ACTION ITEM -
All of the data should be given again word for word, though the images are to be left out.

SOURCE INFORMATION -
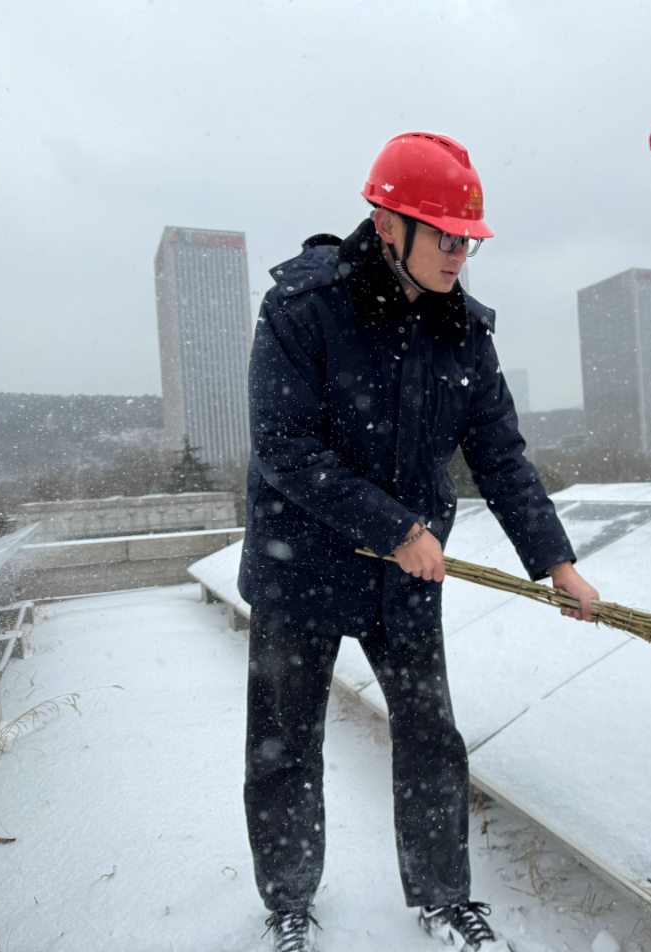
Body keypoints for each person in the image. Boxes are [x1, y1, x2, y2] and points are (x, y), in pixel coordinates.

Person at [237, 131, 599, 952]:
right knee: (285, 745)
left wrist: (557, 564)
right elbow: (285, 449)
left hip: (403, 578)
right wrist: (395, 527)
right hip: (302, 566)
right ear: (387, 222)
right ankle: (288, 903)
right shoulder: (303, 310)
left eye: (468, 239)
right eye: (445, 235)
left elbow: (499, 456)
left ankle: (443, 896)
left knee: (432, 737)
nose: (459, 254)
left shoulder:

OUTPUT OF THE EXERCISE -
Body keypoints for each person in the image. Boxes are [x1, y1, x2, y2] and points are (x, y), in pixel coordinates.

Person at [237, 131, 599, 952]:
right knee: (285, 745)
left wrist: (557, 564)
right elbow: (285, 449)
left hip: (403, 578)
right wrist: (395, 527)
right hip: (302, 566)
right ear: (387, 222)
right ankle: (288, 903)
right shoulder: (303, 310)
left eye: (468, 239)
right eye: (445, 235)
left elbow: (499, 456)
left ankle: (443, 896)
left knee: (432, 737)
nose: (459, 254)
left shoulder:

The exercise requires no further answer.